Opinion experts are always telling us that domestic policies preoccupy the minds of the electorate, but they are wrong. The current American presidential election process proves them to be wrong. It is the foreign policy of a nation—and our nation—that tells us who we are, what our relationship is with the rest of the world, what our identity is, what the purposes of our society are and why we should continue building that society together. That is the case for the inquiry, which I believe to be overwhelming.
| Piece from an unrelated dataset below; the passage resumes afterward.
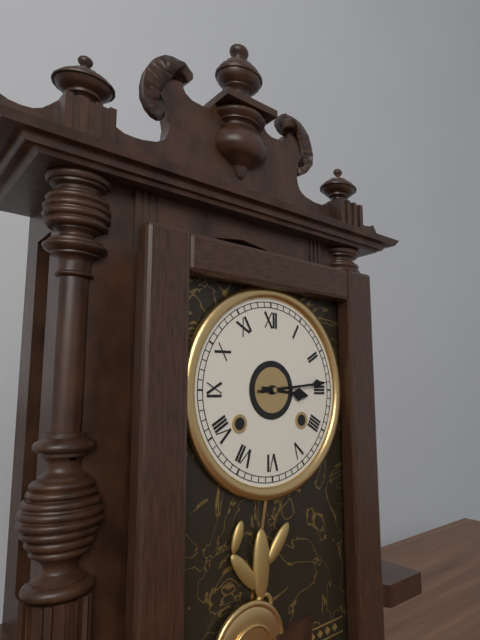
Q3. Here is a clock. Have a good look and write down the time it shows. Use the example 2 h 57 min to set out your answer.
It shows 3 h 14 min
Finally, let me consider the immediate future. We have the strategic initiative—the so-called surge of General Petraeus. Has it worked? Some say that it has. The general’s achievement in getting the Sunni cadres on-side in Anbar province could be a harbinger of better times, although others have warned that the Sunni leaders may be our friends this week but will by no means necessarily be our friends next week. We need to assess whether the key to development, which is private enterprise and investment, is now being turned. The IMF has said that Iraqi economic prospects are at last brightening, and the noble Baroness, Lady Symons, had some very interesting insights into the change in the business climate that is beginning to develop.

We need to assess the oil prospects. There is enormous potential there if the Ministry of Oil in Baghdad can get contracts out and new investment going, and if it decides to mix the need for a national oil company, which is in the interests of the Iraqi people, with the expertise of the international oil companies. I am told that a very powerful report on that is about to come from the University of Surrey Energy Economics Centre. We need to clarify how we engage Iran positively and not negatively in this recovery process. For all the dark implications of Iran in Iraqi horrors, it is in the firm long-term interests of the Iranians to have a neighbour that is peaceable and which never attacks it again in the horrific way that it did in the 1990s.